October 15, 2012
On Monday, 15 October 2012 at 08:25:18 UTC, Tommi wrote:
> in reality, it's very easy to write a bug that makes an enum variable have an invalid value. E.g:

Writing that bug wasn't as easy as I thought though. Here's the code with a bug:

enum MyEnum { first, second, third }

auto me = MyEnum.min;

while (me <= MyEnum.max)
{
    // do something
    ++me;
}

final switch (me) // this should throw
{
case MyEnum.first:  break;
case MyEnum.second: break;
case MyEnum.third:  break;
}

Instead, currently this code runs just fine, none of the switch cases are taken. So, this bug might manifest itself very far from where it actually should have been throwing: on that final switch expression. Thus hunting this bug down could be tedious.
October 17, 2012
https://github.com/D-Programming-Language/dmd/pull/673

"Tommi" <tommitissari@hotmail.com> wrote in message news:ozvdphftlwxkeumrnvoq@forum.dlang.org...
> On Monday, 15 October 2012 at 08:25:18 UTC, Tommi wrote:
>> in reality, it's very easy to write a bug that makes an enum variable have an invalid value. E.g:
>
> Writing that bug wasn't as easy as I thought though.

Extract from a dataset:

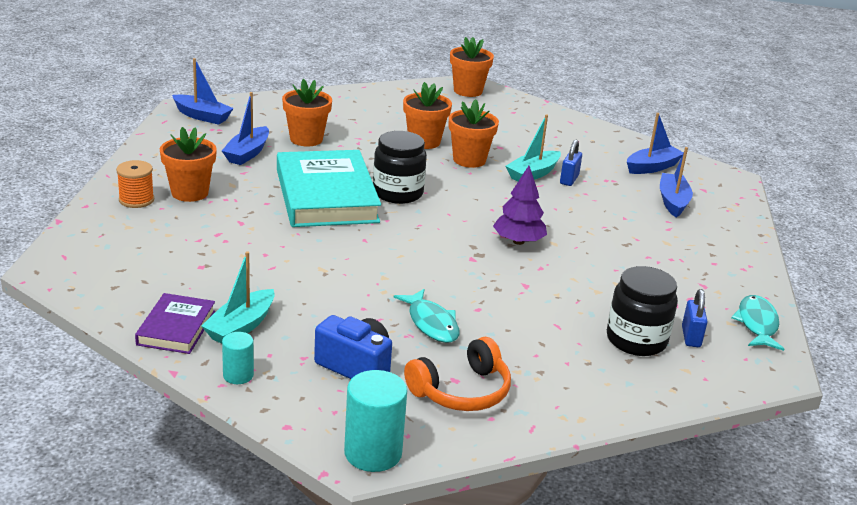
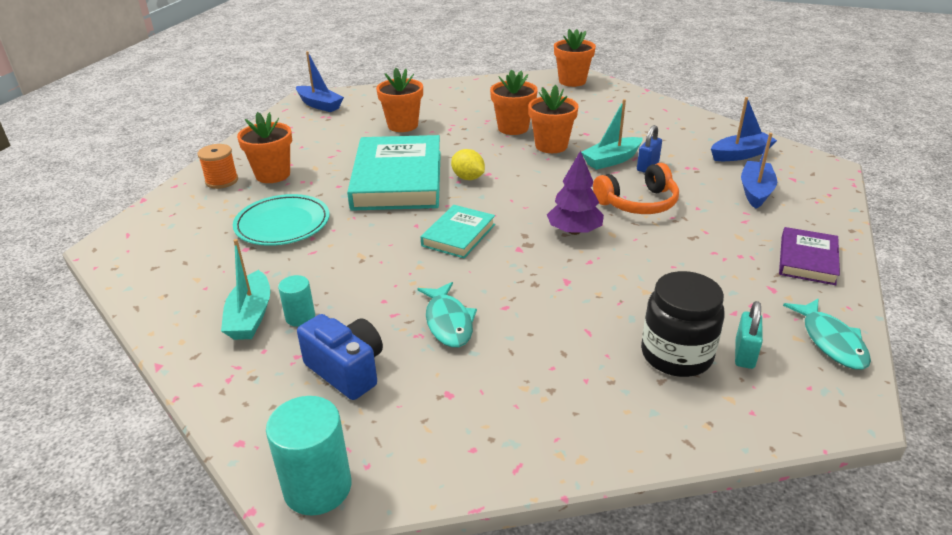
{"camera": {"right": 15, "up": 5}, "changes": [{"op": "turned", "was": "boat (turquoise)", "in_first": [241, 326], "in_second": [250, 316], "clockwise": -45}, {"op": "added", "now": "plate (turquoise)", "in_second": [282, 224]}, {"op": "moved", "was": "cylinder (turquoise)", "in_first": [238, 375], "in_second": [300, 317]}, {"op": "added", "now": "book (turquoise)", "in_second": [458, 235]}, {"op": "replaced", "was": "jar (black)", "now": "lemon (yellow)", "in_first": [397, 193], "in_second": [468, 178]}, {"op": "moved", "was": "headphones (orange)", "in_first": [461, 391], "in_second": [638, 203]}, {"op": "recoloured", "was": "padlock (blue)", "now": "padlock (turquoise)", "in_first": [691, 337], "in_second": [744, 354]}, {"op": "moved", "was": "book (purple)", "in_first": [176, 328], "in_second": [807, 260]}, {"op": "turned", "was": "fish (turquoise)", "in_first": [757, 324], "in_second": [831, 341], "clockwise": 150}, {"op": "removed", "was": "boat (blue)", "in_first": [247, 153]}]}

Here's the code with a bug:
>
> enum MyEnum { first, second, third }
>
> auto me = MyEnum.min;
>
> while (me <= MyEnum.max)
> {
>     // do something
>     ++me;
> }
>
> final switch (me) // this should throw
> {
> case MyEnum.first:  break;
> case MyEnum.second: break;
> case MyEnum.third:  break;
> }
>
> Instead, currently this code runs just fine, none of the switch cases are taken. So, this bug might manifest itself very far from where it actually should have been throwing: on that final switch expression. Thus hunting this bug down could be tedious.